Since Corrado Sardella is first and foremost a keyboardist, it will not come as a surprise that the album is quite strongly keyboard-oriented. However, all the instruments involved in the recording of the album work together smoothly and seamlessly, as reflected in the open, airy nature of the music. Nothing here sounds jarring or overly complicated, and the tracks blend into each other with a pleasing, natural flow, at times uplifting, at others somehow tinged with sadness for things that have gone forever - an impression compounded the autumnal beauty of the pictures featured in the booklet, such as the breathtaking, lavender-hued shot of St Peter's Basilica at the twilight hour.

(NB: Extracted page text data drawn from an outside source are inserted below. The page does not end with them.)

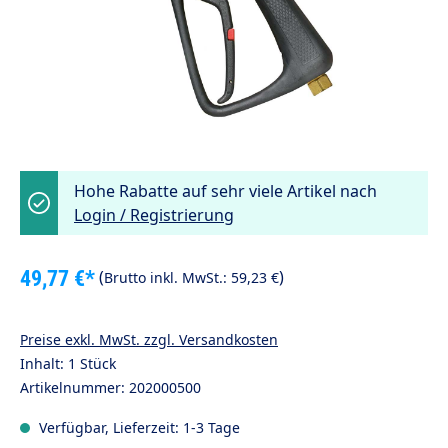
Hohe Rabatte auf sehr viele Artikel nach
Login / Registrierung
49,77 €*
(
)
Brutto inkl. MwSt.:
59,23 €
Preise exkl. MwSt. zzgl. Versandkosten
Inhalt:
1 Stück
Artikelnummer:
202000500
Verfügbar, Lieferzeit: 1-3 Tage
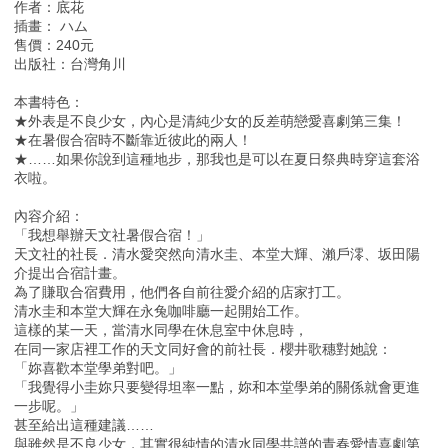
作者：底花
插畫： ハム
售價：240元
出版社：台灣角川
本書特色：
★外表是不良少女，內心是清純少女的反差萌戀愛喜劇第三集！
★在暑假合宿時不斷靠近彼此的兩人！
★……如果你說到這種地步，那我也是可以在夏日祭典時穿這套浴
衣啦。
內容介紹：
「我想舉辦天文社暑假合宿！」
天文社的社長．清水愛突然向清水圭、本堂大輝、瀨戶澪、坂田陽
介提出合宿計畫。
為了賺取合宿費用，他們各自前往愛介紹的店家打工。
清水圭和本堂大輝在永兔咖啡廳一起開始工作。
這樣的某一天，當清水同學在休息室中休息時，
在同一家店裡工作的天文同好會的前社長．櫻井歌穗對她說：
「妳喜歡本堂學弟對吧。」
「我覺得小圭妳只要變得坦率一點，妳和本堂學弟的關係就會更進
一步呢。」
甚至給出這種建議……
與雖然是不良少女，其實很純情的清水同學共譜的青春愛情喜劇第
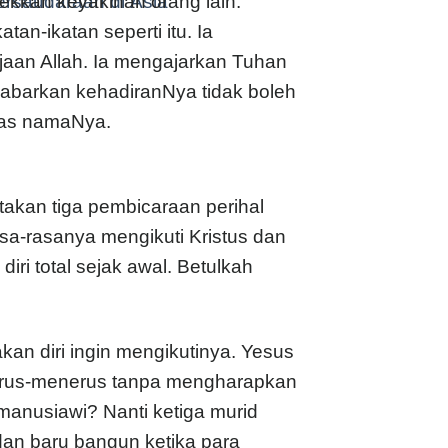
ersaudaraan di Asia
lekkan keyakinan orang lain.
an-ikatan seperti itu. Ia
jaan Allah. Ia mengajarkan Tuhan
abarkan kehadiranNya tidak boleh
tas namaNya.
itakan tiga pembicaraan perihal
a-rasanya mengikuti Kristus dan
ri total sejak awal. Betulkah
n diri ingin mengikutinya. Yesus
terus-menerus tanpa mengharapkan
anusiawi? Nanti ketiga murid
dan baru bangun ketika para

The album's title-track, a mini-suite in four movements, is introduced by a passage recited by the soothingly deep voice of Daniele Si Nasce (known in Italy for his activity as a one-man tribute to Roman-born singer-songwriter and showman Renato Zero). The lyrics, written in the Roman vernacular, are a nostalgic paean to 'vanished Rome'; the combination of Mastantuono's lilting mandolin and Sardella's tinkling piano lends an endearingly folksy quality to the tune. The rest of the suite is more along vintage symphonic prog lines, with clean-sounding guitar and broad keyboard sweeps in classic Genesis mould, and excellent vocals by Milton Damia. The vocalist shows more of his considerable range and expertise in the atmospheric, sax-infused, blues-tinged ballad "Vento dell'Est". The somewhat darker, spacey instrumental "Roma dei Misteri" opens with faint mandolin strains, then turns into a pulsing synth riff lifted out of Rush's "Subdivisions"; while the short "Imperium", featuring Marillion's Ian Mosley on drums, is a heavier, synth- and guitar-driven piece with a solemn organ introduction. On the other hand, the neo-prog influence is quite evident in the romantic, keyboard-led mid-tempos "Testimone la Luna" and "Questo Folle Girotondo".

As a whole, "Lady Roma" is a classy package, further enhanced by Milton Damia's stunning vocal performance. Though it does not offer any really ground-breaking ideas, it is nonetheless a well-rounded, well-crafted offering, which fans of classic symphonic prog, as well as neo-prog, will not fail to appreciate. Hopefully Corrado Sardella will manage to keep this group of top-notch musicians together for his next recording efforts.